De in hoofdstuk 1.2.2 eerste geformuleerde vraag luidt als volgt:

In welke mate is er sprake van verschillen in vormen van diversiteit in de

samenstelling van Raden van Bestuur en Raden van Commissarissen bij de top 100 beursgenoteerde ondernemingen binnen Nederland en de top 100 beursgenoteerde ondernemingen in de Verenigde Staten van Amerika?

De volgende diversiteitkenmerken in relatie tot de omvang, branche en financiële resultaat (winstmarge) zijn daartoe getoetst: Geslacht, Leeftijd, Nationaliteit en Etniciteit.

Naast de analyse is door middel van de Mann-Whitney U test en de getoetst of er sprake een relevantie

Uit de analyse blijken duidelijke verschillen in diversiteit in de RvB en RvC tussen de twee landen. In Nederland (5,92%) is het aantal vrouwen in het bestuur relatief beduidend lager dan in de Verenigde Staten van Amerika (15,44%). Voor de Raad van Commissarissen toont zich het zelfde beeld maar is het verschil tussen Nederland (13,26%) en de Verenigde Staten van Amerika (20,34%) minder groot. Opvallend is de constatering dat in beide landen gezamenlijk meer vrouwen vertegenwoordigd zijn in het toezichthoudende orgaan (21,23%) dan in het bestuurlijke orgaan (12,13%). Een verklaring kan worden gevonden in een sterkere werking van de barrières zoals de niet-zichtbare barrière van het “het glazen plafond” en geven van voorkeur aan kandidaten bij het zoeken van kandidaten “old boys network” bij de benoemingen van leden van Raden van Bestuur. De eisen voor vrouwen zijn dan hoger dan die voor mannen (Bilimoria en Piderit, 1994).

De samenstelling van de Raad van Commissarissen toont vaker een afspiegeling van diegene die zij vertegenwoordigen, namelijk de aandeelhouders, dan de Raad van Bestuur (Grosvold et al, 2007). Verschillen in de benoemingsprocedures van leden van de Raad van Bestuur en leden van de Raad van Commissarissen kunnen een positief effect hebben op de diversiteit van de Raden.

Het onderzoek toont aan dat ondernemingen met meer diversiteit in nationaliteit in de RvB een hogere winstmarge hebben. Deze ondernemingen met een hoger resultaat tonen ook meer vrouwen (3%) in de Raden en een hogere gemiddelde leeftijd in het bestuur (2 jaar). Dit sluit aan op eerder onderzoek van onder andere Barkema et al. (1996) die aantoonde dat de nadelen van culturele verschillen na een tijd verdwijnen en resultaten verbeteren.

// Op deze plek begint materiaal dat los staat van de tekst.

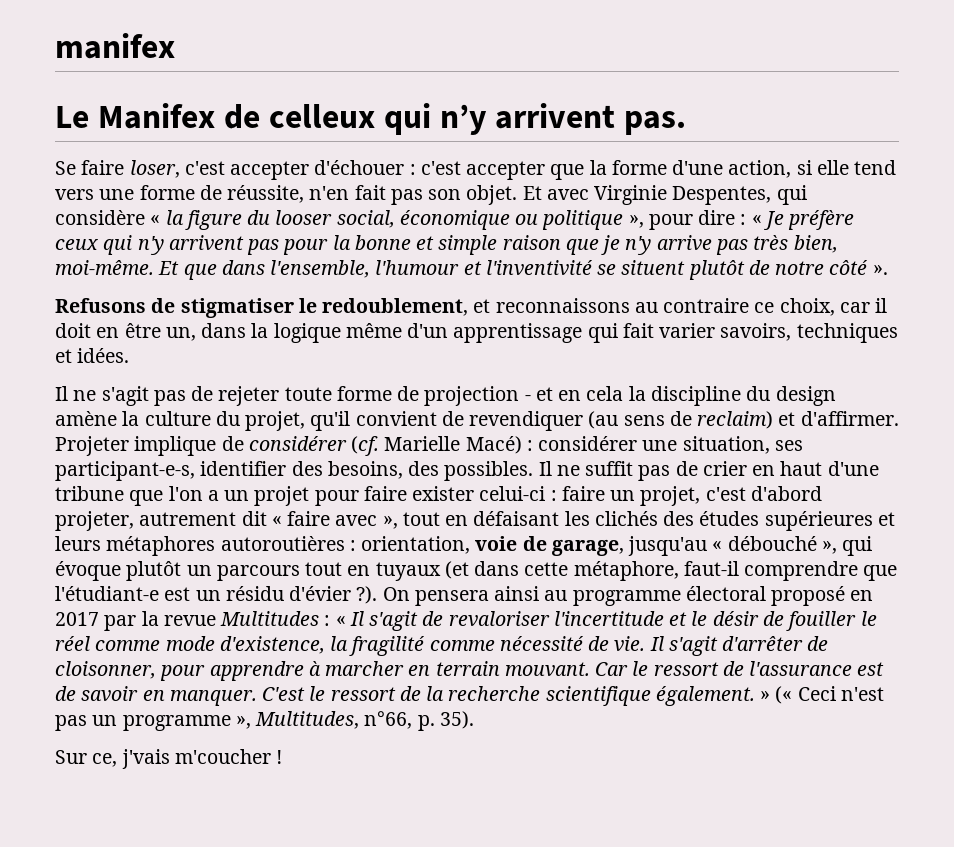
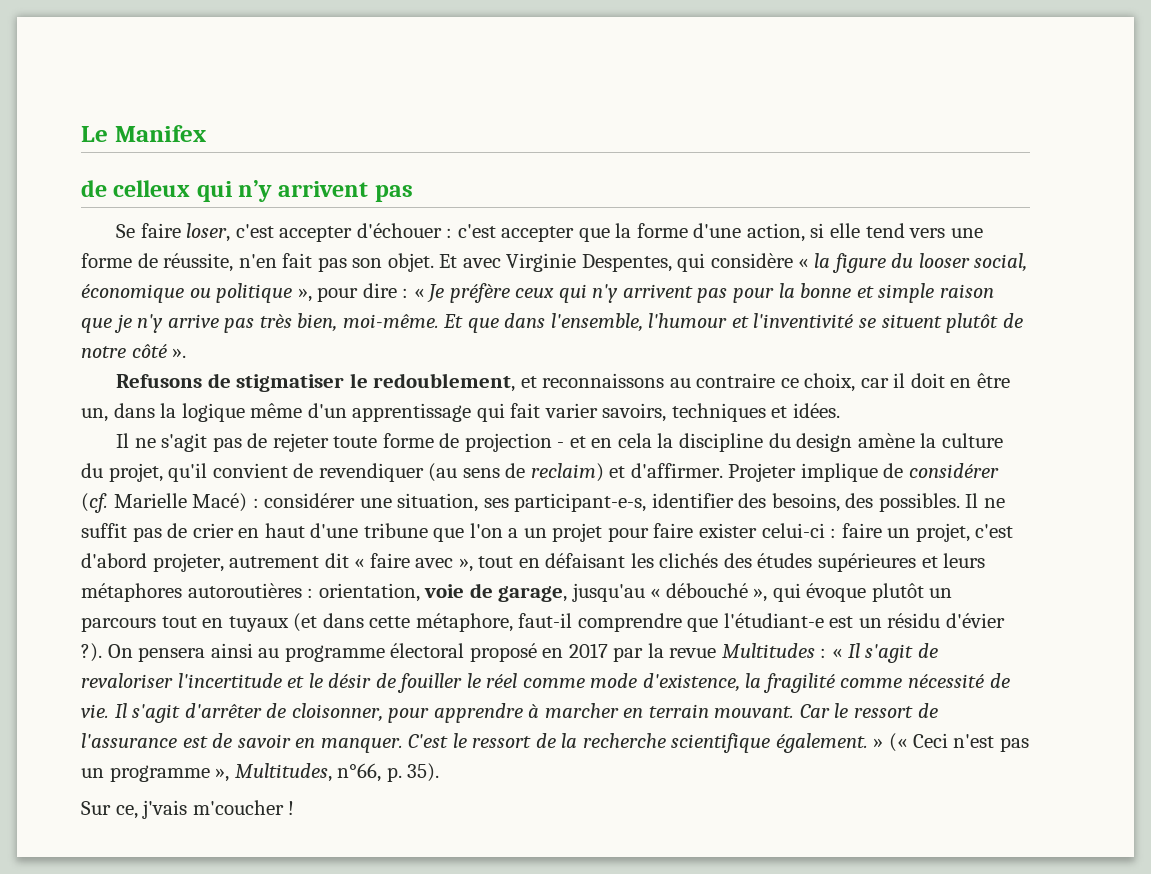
[55,33,175,59] manifex // -> (81, 134) none
(216, 116) none -> (206, 133) //
[624,111,687,135] pas. -> [374,185,413,202] pas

Ook Erhardt, Werbel en Shrader, (2003) toonde aan dat er een positieve correlatie bestaat tussen diversiteit en resultaat van een onderneming.

Bij de binnen dit onderzoek betrokken ondernemingen is er meer sprake van diversiteit naar mate de omvang van de onderneming toeneemt. De nationaliteit is meer divers (10%) dan het gemiddelde en ook de etniciteit, zij het in minder mate (2%). Ook het aantal vrouwen in de Raden is hoger (3%) bij grotere ondernemingen.

Zoals al eerder in dit onderzoek naar voren is gekomen zijn de Raden in de Verenigde Staten van Amerika meer gediversificeerd dan de Raden in Nederland. Behalve op het punt van Nationaliteit hierin is Nederland meer gediversificeerd. Deze conclusie kan ook worden getrokken uit dit deel van het onderzoek.

Er is geen significant verschil vastgesteld in de gemiddelde leeftijd tussen de twee landen bij zowel de RvB als de RvC. Tussen leden van de RvB (54,1 jaar) en RvC (63,0 jaar) echter wel. De verschillen tussen de beide landen met betrekking tot de gemiddelde laagste leeftijd (0,13 jaar) en de gemiddelde hoogste leeftijd( 2,24 jaar) is respectievelijk vrijwel nihil tot beperkt bij commissarissen. Bij de bestuurders is het verschil tussen de gemiddelde laagste leeftijd eveneens gering (1,92 jaar) het verschil bij de gemiddelde hoogste leeftijd is hoger in de Verenigde Staten van Amerika (4,08 jaar).

Er kunnen geen significante verschillen worden vastgesteld als de mate van diversiteit binnen de RvB wordt getoetst aan de branche waarbinnen de ondernemingen actief zijn. Van het aantal onderzochte bedrijven blijkt 50% in de categorie industrie en 24% in de categorie financiële instellingen vertegenwoordigd te zijn. Alleen deze twee categorieën zijn verder onderzocht. De uitkomsten zijn daardoor mogelijk niet representatief. De winstmarge van de financiële instellingen ligt 2% boven het gemiddelde en die van de industrie 2% onder het gemiddelde. Bij de financiële instellingen werken ook 2% meer mannen dan gemiddeld. Bij de RvC toont zich een hoger percentage vrouwen bij bedrijven in de sector Industrie.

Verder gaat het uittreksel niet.